Decode bandwidth is also tightly dependent on branch prediction, as a mispredict causes you to waste decoding. Looking at all the added SRAM in the decode units, it's frankly possible that the real decode BW goes up in BD, because of reduced mispredicts.

As for execution width, BD is 4-wide, making it the widest AMD cpu ever. (still narrower for integer code than Intel's 5-wide, though). Sure, there is 1 less add pipe, but way more than 33&#37; of x86 is movs (either as separate instructions or as memory operands in alu instructions), making it a win versus Phenom.

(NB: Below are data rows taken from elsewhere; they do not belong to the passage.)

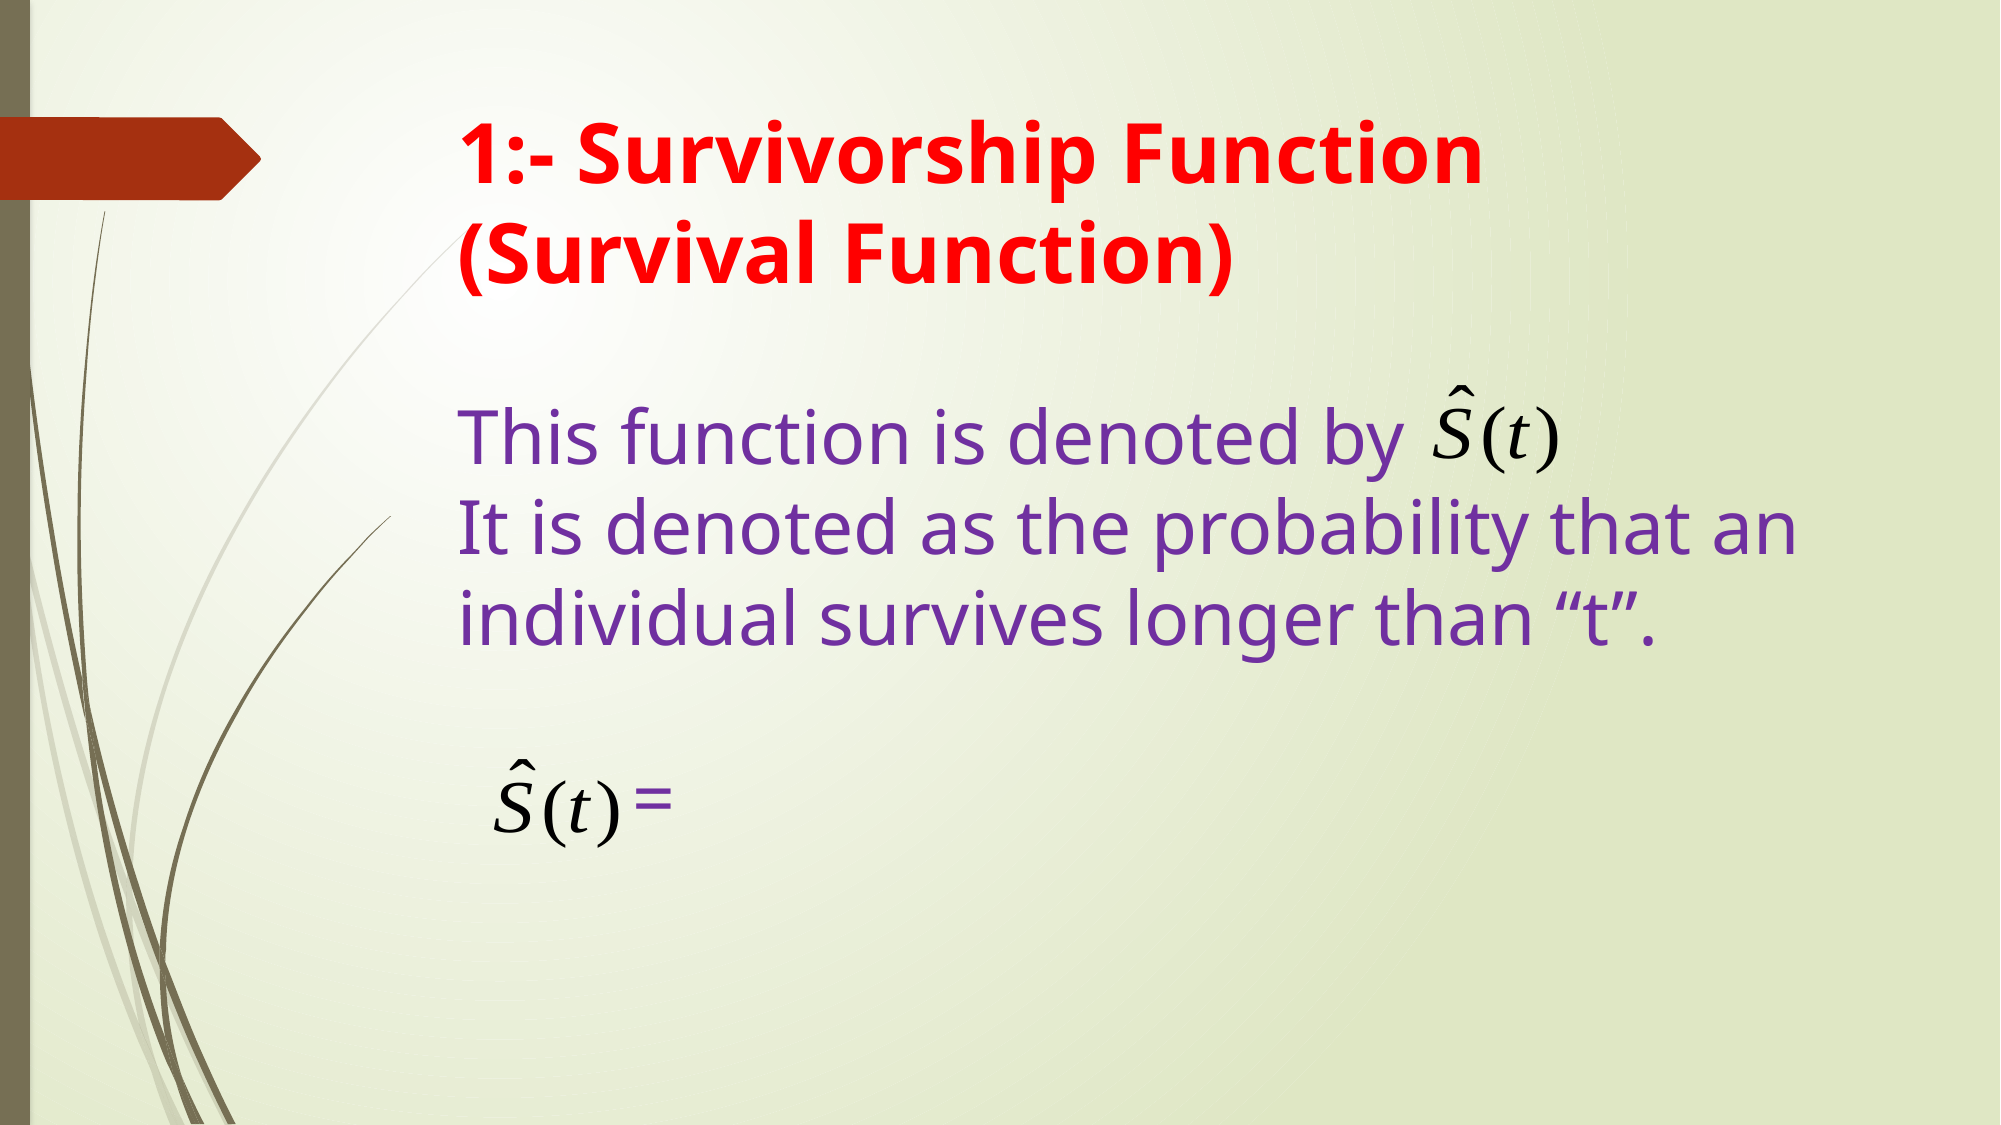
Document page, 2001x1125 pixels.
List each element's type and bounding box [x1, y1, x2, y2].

text_box [479, 745, 636, 864]
text_box [1418, 371, 1574, 490]
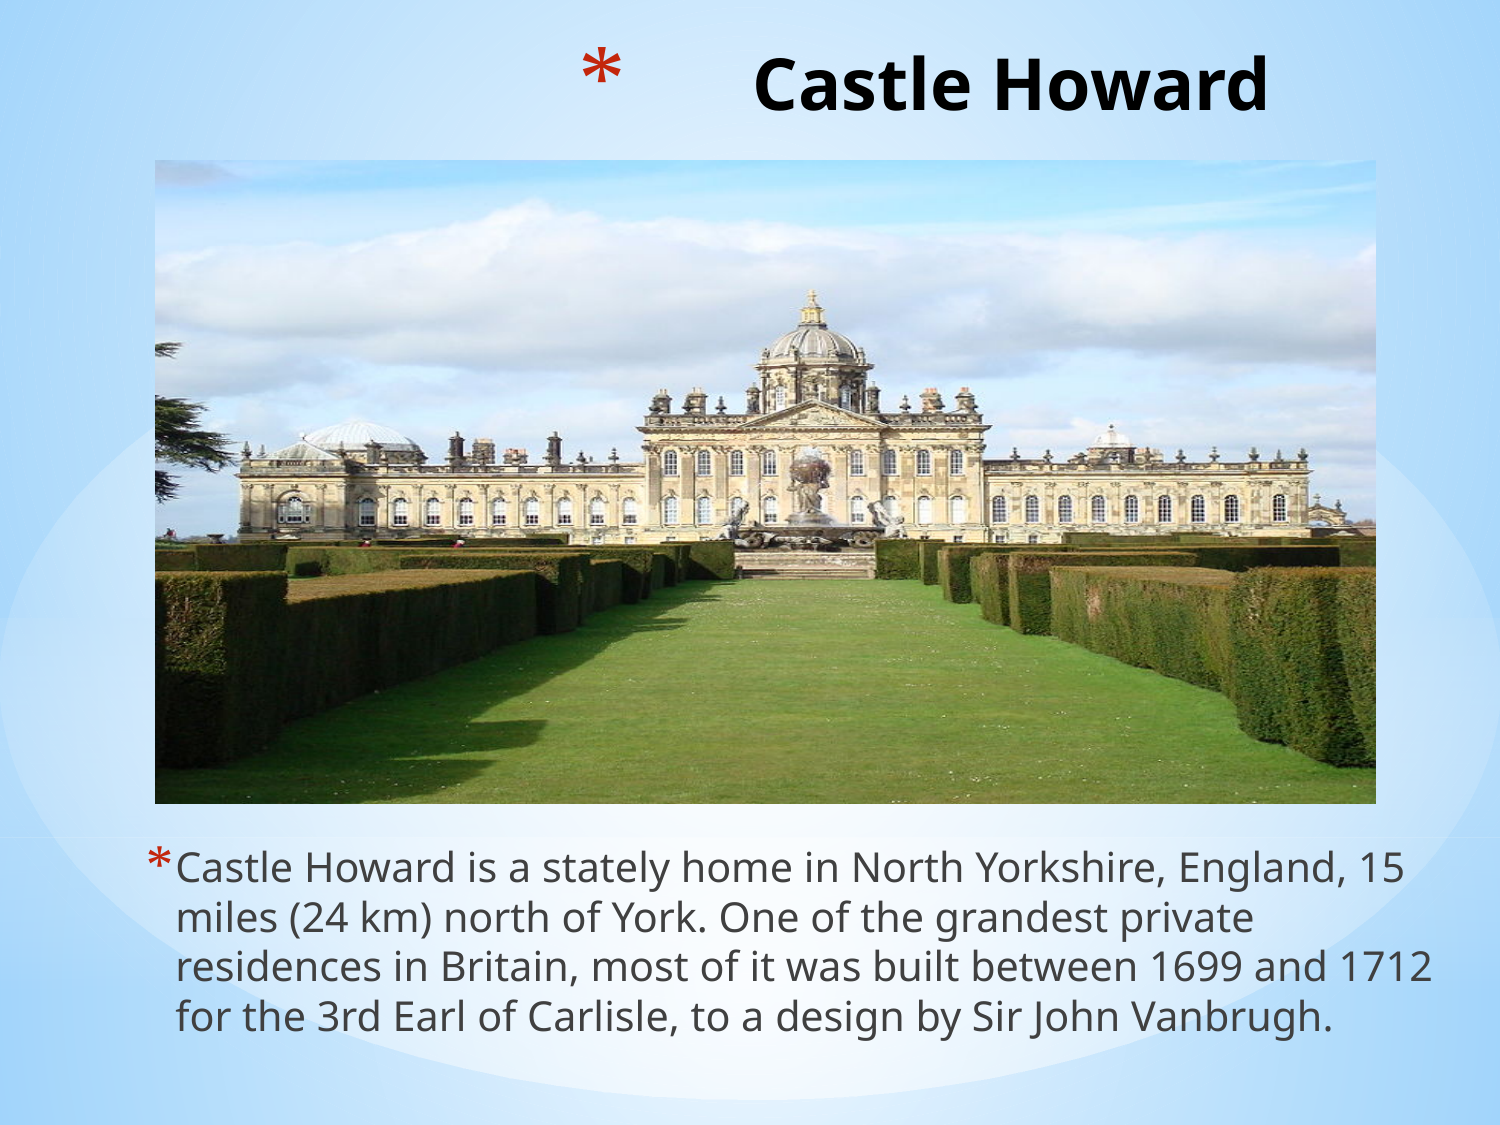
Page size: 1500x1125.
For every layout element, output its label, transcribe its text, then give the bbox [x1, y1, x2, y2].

title Castle Howard [218, 30, 1287, 158]
picture [155, 160, 1377, 804]
list Castle Howard is a stately home in North Yorkshire, England, 15 miles (24 km) north of York. One of the grandest private residences in Britain, most of it was built between 1699 and 1712 for the 3rd Earl of Carlisle, to a design by Sir John Vanbrugh. [123, 834, 1471, 1076]
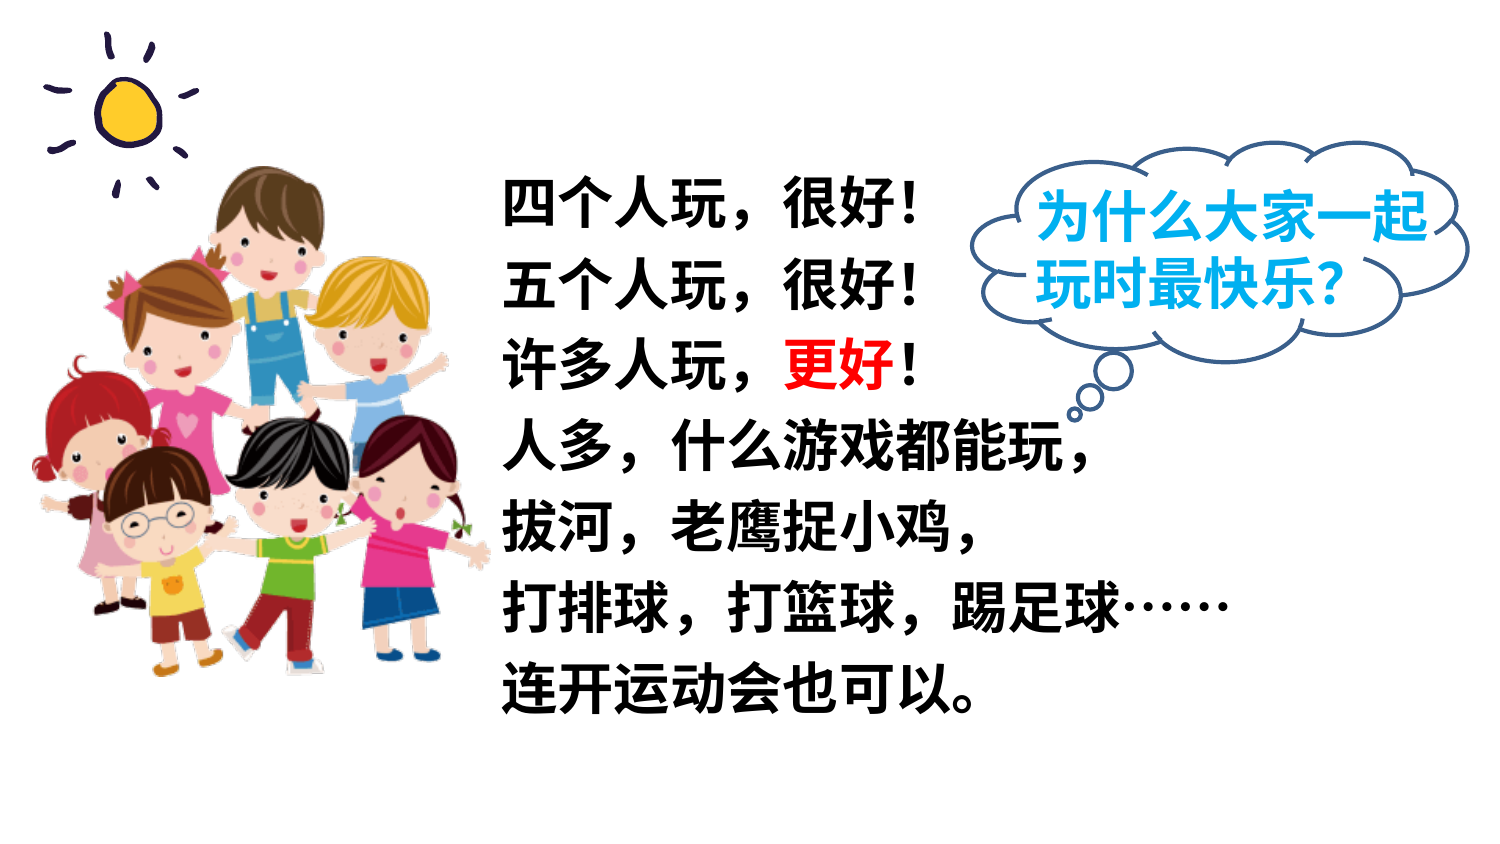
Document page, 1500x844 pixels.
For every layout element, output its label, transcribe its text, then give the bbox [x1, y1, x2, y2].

text_box 为什么大家一起玩时最快乐？ [1023, 175, 1442, 322]
text_box [1442, 179, 1470, 287]
text_box 四个人玩，很好！ 五个人玩，很好！ 许多人玩，更好！ 人多，什么游戏都能玩， 拔河，老鹰捉小鸡， 打排球，打篮球，踢足球…… 连开运动会也可以。 [490, 148, 1292, 727]
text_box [42, 30, 201, 199]
text_box [969, 186, 1388, 423]
text_box [1036, 140, 1435, 175]
picture [32, 166, 491, 677]
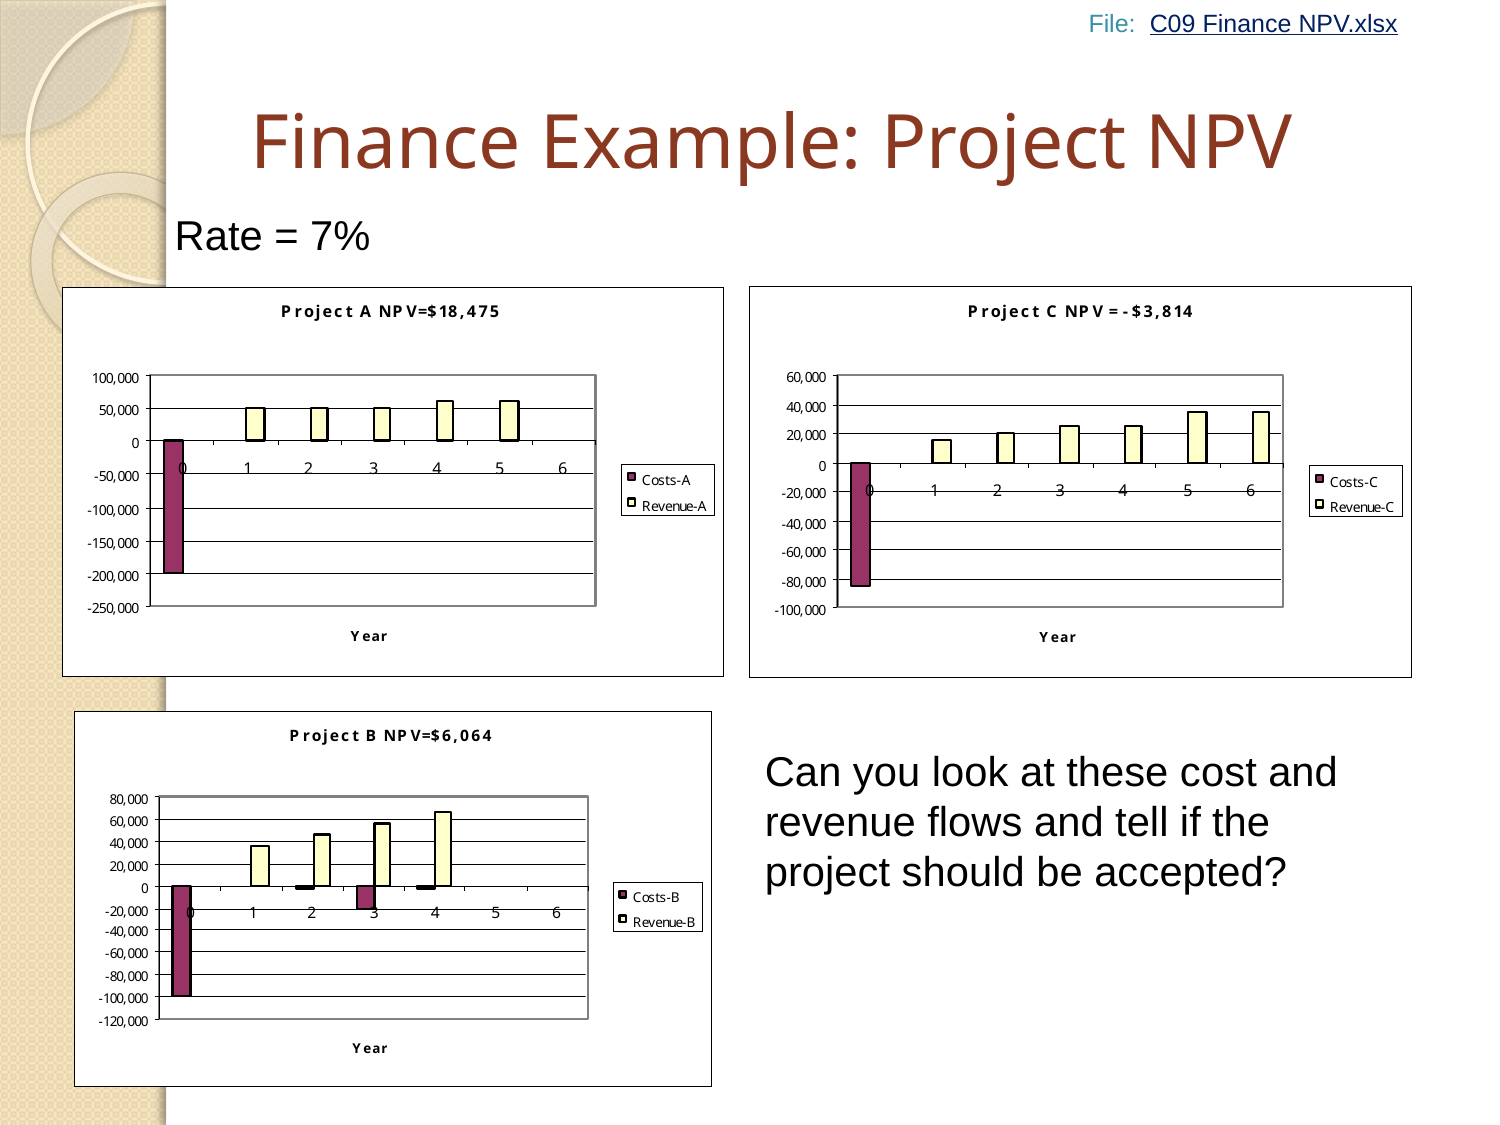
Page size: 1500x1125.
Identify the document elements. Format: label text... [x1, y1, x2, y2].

title Finance Example: Project NPV [235, 45, 1466, 233]
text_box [737, 274, 1426, 689]
text_box File: C09 Finance NPV.xlsx [1073, 0, 1414, 46]
text_box Rate = 7% [159, 201, 386, 267]
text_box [62, 699, 726, 1098]
text_box Can you look at these cost and revenue flows and tell if the project should be accepted? [749, 737, 1413, 903]
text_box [49, 274, 733, 688]
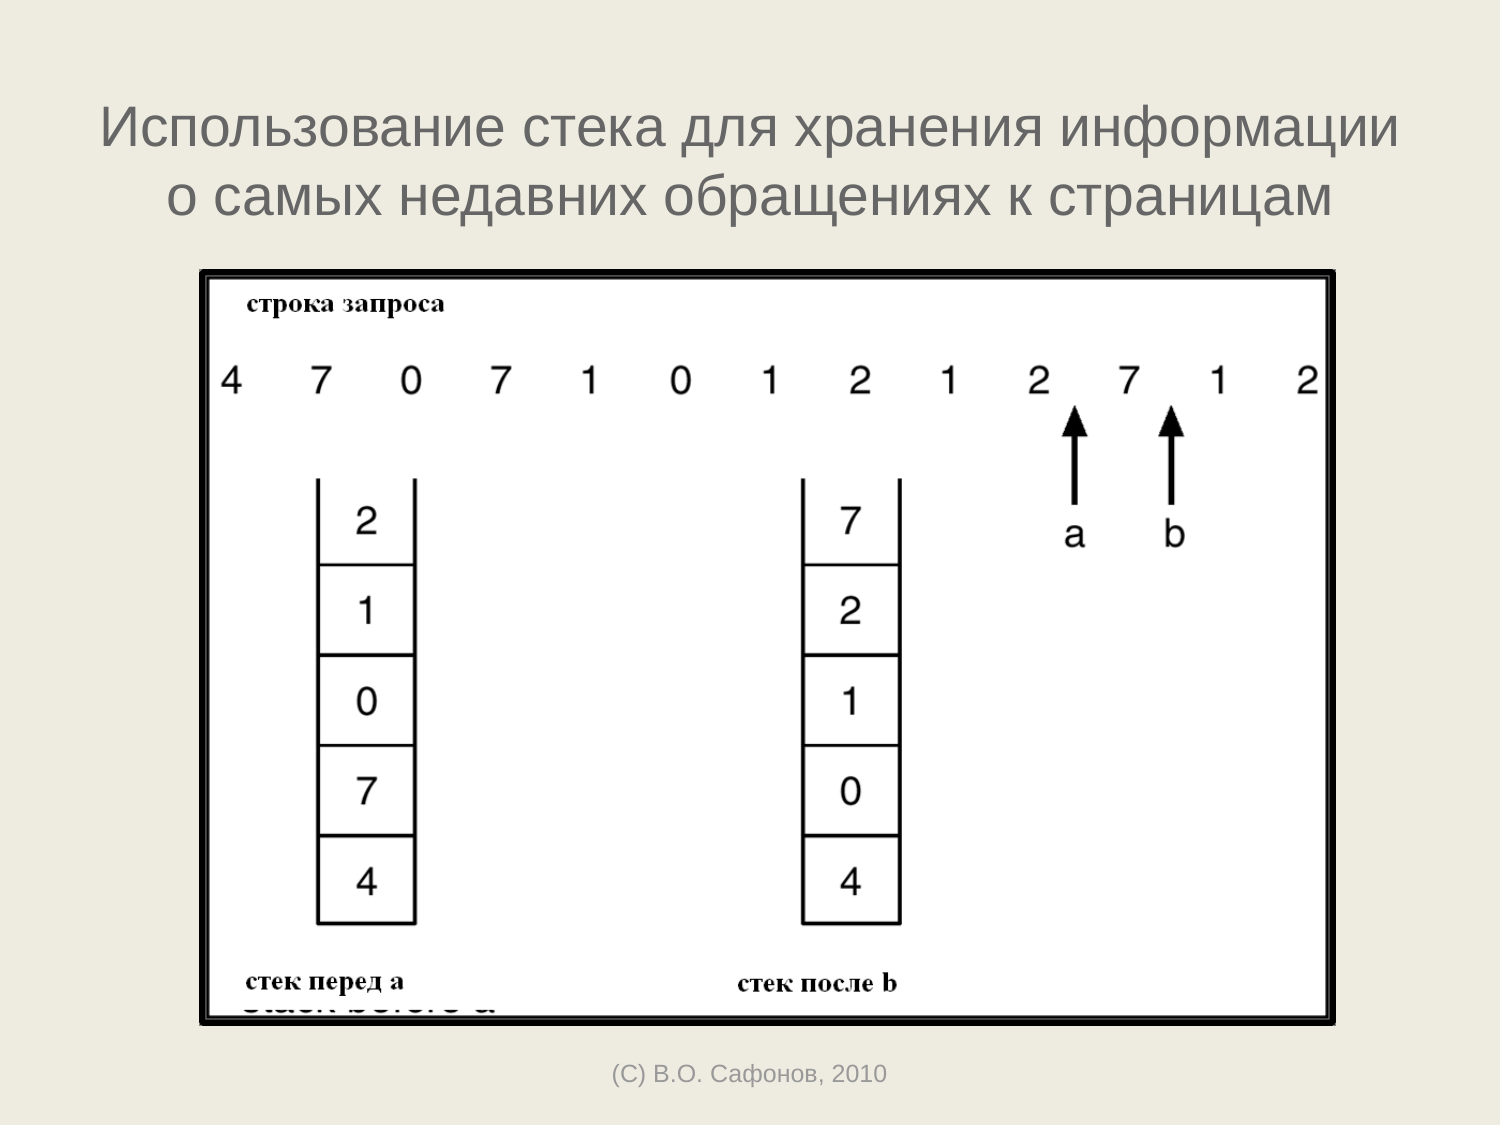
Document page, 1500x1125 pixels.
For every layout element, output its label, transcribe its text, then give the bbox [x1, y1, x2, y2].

title Использование стека для хранения информации о самых недавних обращениях к страницам [74, 49, 1426, 268]
footer (C) В.О. Сафонов, 2010 [512, 1042, 988, 1103]
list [198, 269, 1337, 1027]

If your fears are founded and there is always a wait cycle between dependent instructions, then yes, that would totally ruin performance. I'm still hoping that the rumors for that are unfounded, and it only happens in some (not very common) situations.
Okay hey the 4-wide decoder and 32 Byte fetch is great but you forget that for one core that means only 2-wide decoding and 16 Byte fetch.

Decoding is an issue because AMD would need 6-wide decoders which is nearly impossible with x86. The main reason why obviously IBM was able to get it right with Power was that they do not have the decoding issues. And that is what makes Bulldozer suffer.

You have to be careful with execution width. Now the width you use indicates me that you talk about micro ops not macro ops. So just consider that Phenom II was 6-wide!

But it is very misleading to discuss the execution width in MicroOps because what counts in the end is the MacroOps execution width and there you have for each core:

Phenom II, Decoding: 3 wide, Execution 3 wide, Max. allowed address operands ~2.5
Sandy Bridge, Decoding: 3 wide *, Execution 3 wide + MacroOp fusion (=4 if fused), Max allowed address ops. 2
Nehalem, Decoding: 3 wide, Execution 3 wide + MacroOp fusion (=4 if fused), Max allowed address ops. ~1.5
Bulldozer, Decoding: 2 wide, Execution 2 wide, Max allowed address ops 2

* Sandy Bridge has a loop trace cache

Now to come to the fetch in Intel:
Intel fetches only 16 Byte but Intel has an extra buffer so they can average over fetches whereas the fetch width limitation issues are reduced. But yes they can hardly sustain 4 MacroOps per cycle.
 
Yes I know Interlagos. But JF-AMD said this is only issued as a server part and that they do not release that as a desktop part.

Therefore in server market everything seems to be okay because CPU prices are not so much an issue and AMD uses MCM. What I mean is that they cannot do a single die 16 core part. Whereas I think that Sandy Bridge E will be a single die part.


Oh I am not worrying about the Bulldozer launch. As I said to compete with current Intel offerings it is enough. I am worrying about the Sandy Bridge E launch! And then about Ivy Bridge launch ...

You forget that Sandybridge uses a ring bus, so adding additional cores is relatively easy, but also adds latency. Core to core communication will have double the current latency with 8 cores, and communication to L3 cache also has double the latency due to the way it was designed. There will definitely be areas where the E series will be slower than current S1155 processors when it comes to IPC for this reason.